(EXERCISE DATA)
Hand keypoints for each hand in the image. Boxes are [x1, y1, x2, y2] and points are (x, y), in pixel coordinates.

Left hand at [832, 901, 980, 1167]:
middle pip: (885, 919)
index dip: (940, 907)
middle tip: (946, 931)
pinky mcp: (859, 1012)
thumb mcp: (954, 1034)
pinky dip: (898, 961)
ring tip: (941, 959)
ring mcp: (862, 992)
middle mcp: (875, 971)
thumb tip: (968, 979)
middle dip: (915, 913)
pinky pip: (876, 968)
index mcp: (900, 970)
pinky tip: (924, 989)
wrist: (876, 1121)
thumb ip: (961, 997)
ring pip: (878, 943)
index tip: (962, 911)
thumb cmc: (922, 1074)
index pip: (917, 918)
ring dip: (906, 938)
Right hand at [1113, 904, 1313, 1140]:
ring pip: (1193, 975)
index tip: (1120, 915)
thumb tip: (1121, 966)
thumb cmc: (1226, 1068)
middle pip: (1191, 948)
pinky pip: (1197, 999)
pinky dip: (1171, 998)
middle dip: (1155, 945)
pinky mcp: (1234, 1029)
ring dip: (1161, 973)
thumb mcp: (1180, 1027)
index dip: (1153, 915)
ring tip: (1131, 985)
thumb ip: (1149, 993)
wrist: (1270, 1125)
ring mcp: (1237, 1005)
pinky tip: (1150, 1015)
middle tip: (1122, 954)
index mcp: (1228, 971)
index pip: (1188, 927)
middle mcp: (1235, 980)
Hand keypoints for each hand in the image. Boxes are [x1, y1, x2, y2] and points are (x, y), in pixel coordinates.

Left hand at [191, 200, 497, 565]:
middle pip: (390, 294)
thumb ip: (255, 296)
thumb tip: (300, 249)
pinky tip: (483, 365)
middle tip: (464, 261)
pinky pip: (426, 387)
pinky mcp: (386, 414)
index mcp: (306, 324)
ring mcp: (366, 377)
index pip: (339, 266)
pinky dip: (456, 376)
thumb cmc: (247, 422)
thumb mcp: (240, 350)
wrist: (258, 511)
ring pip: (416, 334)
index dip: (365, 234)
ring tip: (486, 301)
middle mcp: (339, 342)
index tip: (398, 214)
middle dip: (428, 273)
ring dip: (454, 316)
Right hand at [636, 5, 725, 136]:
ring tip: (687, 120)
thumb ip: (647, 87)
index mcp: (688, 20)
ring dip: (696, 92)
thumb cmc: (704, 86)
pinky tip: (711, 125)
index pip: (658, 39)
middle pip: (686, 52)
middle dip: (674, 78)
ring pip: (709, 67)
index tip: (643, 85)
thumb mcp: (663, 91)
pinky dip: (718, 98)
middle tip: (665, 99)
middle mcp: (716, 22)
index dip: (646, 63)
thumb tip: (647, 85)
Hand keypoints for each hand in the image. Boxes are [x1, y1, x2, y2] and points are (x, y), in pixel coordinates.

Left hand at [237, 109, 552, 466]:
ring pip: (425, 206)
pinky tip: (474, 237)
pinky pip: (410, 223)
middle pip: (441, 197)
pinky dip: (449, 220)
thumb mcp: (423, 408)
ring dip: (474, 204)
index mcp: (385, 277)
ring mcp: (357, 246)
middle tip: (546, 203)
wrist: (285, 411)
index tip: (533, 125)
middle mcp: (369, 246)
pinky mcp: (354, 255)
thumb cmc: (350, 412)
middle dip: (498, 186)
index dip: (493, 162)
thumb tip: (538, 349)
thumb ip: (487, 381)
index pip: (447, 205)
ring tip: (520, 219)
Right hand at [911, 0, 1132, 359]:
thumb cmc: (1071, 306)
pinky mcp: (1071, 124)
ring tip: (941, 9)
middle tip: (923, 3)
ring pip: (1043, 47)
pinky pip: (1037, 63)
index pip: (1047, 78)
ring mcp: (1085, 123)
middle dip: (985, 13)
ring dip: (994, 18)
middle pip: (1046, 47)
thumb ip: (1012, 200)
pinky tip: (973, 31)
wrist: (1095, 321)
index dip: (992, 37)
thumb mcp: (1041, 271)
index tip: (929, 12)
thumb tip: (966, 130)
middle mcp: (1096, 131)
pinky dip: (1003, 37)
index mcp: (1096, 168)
(End EXERCISE DATA)
■ **YOUR GOAL**: Look above for the line holding "thumb ip: (647, 87)" and the line holding "middle mcp: (369, 246)". Retype both, and every line between them, word for word and nothing else.

■ **PROBLEM SOLUTION**:
thumb ip: (647, 87)
index mcp: (688, 20)
ring dip: (696, 92)
thumb cmc: (704, 86)
pinky tip: (711, 125)
index pip: (658, 39)
middle pip: (686, 52)
middle dip: (674, 78)
ring pip: (709, 67)
index tip: (643, 85)
thumb mcp: (663, 91)
pinky dip: (718, 98)
middle tip: (665, 99)
middle mcp: (716, 22)
index dip: (646, 63)
thumb tip: (647, 85)
Hand keypoints for each hand in the image. Boxes are [x1, y1, x2, y2] and points are (x, y), in pixel coordinates.

Left hand at [237, 109, 552, 466]:
ring pip: (425, 206)
pinky tip: (474, 237)
pinky pip: (410, 223)
middle pip: (441, 197)
pinky dip: (449, 220)
thumb mcp: (423, 408)
ring dip: (474, 204)
index mcp: (385, 277)
ring mcp: (357, 246)
middle tip: (546, 203)
wrist: (285, 411)
index tip: (533, 125)
middle mcp: (369, 246)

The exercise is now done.